3rd enslaving voyage (1792–1794): Captain John Wade Robinson sailed from Bristol on 3 January 1792, bound for West Africa. Lovely Lass started acquiring captives on 7 April at Cape Lahou. She then acquired some more at Anomabu. Her principal place for acquiring captives was Cape Coast Castle. She sailed from Africa on 22 November 1793. She arrived at Kingston, Jamaica on 9 January 1794. She had embarked 416 captives and she arrived at Kingston with 413. However, other sources report that she had acquired 738 slaves between Cape Lahou and Cape Coast Castle. One died on the coast and 310 were transshipped before she left with 316. Yet another report has Lively Lass taking on 416 captives at Apollonia and losing five on her voyage from Africa to Jamaica. Lively Lass left Bristol with 39 crew members and she engaged 14 more on the African coast; she had 26 when she arrived at Kingston. There she discharged 18. She apparently stopped at San Domingo before returning to Bristol; she engaged 26 crew members at Jamaica and possibly San Domingo. Lovely Lass sailed from Kingston on 10 May and arrived at London on 29 July.

| Year | Master | Owner | Trade | Source & notes |
|---|---|---|---|---|
| 1795 | J.R.Wade Rydell | Jones & Co. | Bristol–Africa Liverpool–Barbados | LR; almost rebuilt 1795 |
| 1797 | R.Rydell W. Lace | J.Dawson & Co. | Liverpool–Barbados Liverpool–Africa | LR; almost rebuilt 1795 |
| 1798 | W.Lace | T.Parr & Co. | Liverpool–Africa | LR; almost rebuilt 1795, & damages repaired 1797 |

4th enslaving voyage (1797–loss): Captain William Lace sailed from Liverpool on 21 December 1797, bound for West Africa. On 30 December Lovely Lass was in company with , Hird, master, when two privateers, one of 22 guns and one of 18 guns, engaged them for four hours before giving up. Agreeable and Lovely Lass were reported "all well" on 14 January 1798 at .

==Loss==
Lovely Lass was reported to have foundered off Cape Lopez, Africa. She had not embarked any captives.

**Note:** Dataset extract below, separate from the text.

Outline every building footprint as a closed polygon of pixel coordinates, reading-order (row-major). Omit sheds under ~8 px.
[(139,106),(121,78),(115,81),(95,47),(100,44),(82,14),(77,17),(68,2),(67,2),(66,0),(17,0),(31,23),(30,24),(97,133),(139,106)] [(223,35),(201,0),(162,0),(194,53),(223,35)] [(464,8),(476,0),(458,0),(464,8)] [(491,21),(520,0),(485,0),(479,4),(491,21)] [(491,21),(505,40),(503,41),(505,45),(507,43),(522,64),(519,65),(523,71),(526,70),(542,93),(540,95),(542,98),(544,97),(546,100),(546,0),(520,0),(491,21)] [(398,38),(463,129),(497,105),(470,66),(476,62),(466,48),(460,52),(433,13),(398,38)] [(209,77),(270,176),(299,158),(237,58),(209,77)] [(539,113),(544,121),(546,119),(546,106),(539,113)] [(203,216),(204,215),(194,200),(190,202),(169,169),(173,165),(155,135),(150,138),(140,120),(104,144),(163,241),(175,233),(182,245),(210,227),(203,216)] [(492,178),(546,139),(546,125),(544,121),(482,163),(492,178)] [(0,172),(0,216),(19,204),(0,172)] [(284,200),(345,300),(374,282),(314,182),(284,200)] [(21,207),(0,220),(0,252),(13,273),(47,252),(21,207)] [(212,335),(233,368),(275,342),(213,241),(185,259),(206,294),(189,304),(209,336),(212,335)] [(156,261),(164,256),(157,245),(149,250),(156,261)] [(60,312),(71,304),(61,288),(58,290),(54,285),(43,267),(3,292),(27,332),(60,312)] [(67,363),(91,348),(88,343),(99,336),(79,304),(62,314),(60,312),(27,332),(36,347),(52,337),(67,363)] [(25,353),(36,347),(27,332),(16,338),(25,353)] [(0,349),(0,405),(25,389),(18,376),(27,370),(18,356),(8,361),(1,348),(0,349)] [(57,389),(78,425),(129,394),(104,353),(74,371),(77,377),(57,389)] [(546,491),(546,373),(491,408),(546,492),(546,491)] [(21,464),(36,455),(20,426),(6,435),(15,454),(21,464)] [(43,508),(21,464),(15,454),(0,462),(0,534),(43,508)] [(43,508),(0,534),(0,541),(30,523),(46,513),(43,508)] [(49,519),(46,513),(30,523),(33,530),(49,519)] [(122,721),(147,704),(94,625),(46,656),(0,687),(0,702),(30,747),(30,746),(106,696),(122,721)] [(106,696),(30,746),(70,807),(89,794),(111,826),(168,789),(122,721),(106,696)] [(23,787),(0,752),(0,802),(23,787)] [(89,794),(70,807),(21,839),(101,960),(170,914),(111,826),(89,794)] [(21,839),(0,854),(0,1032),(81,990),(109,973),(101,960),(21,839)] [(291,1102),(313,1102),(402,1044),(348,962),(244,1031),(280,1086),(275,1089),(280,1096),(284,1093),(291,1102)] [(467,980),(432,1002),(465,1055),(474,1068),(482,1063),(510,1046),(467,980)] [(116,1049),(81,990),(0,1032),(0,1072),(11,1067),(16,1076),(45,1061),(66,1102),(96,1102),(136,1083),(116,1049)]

In 1798, 25 British enslaving vessels were lost. In 1798, 160 vessels sailed from British ports on enslaving voyages, giving a loss rate for that year of about 16%. Twelve vessels were lost on the coast of Africa. During the period 1793 to 1807, war, rather than maritime hazards or resistance by the captives, was the greatest cause of vessel losses among British slave vessels.

It is highly possible that the French had captured Lovely Lass, or that her crew was rescued. A biography of notable people from the Isle of Man reports the engagement of 30 December 1797, and then goes on to report that William Lace captured many prizes before a French fleet captured him. He was taken to France, from where he escaped, and had other adventures before he died in 1850.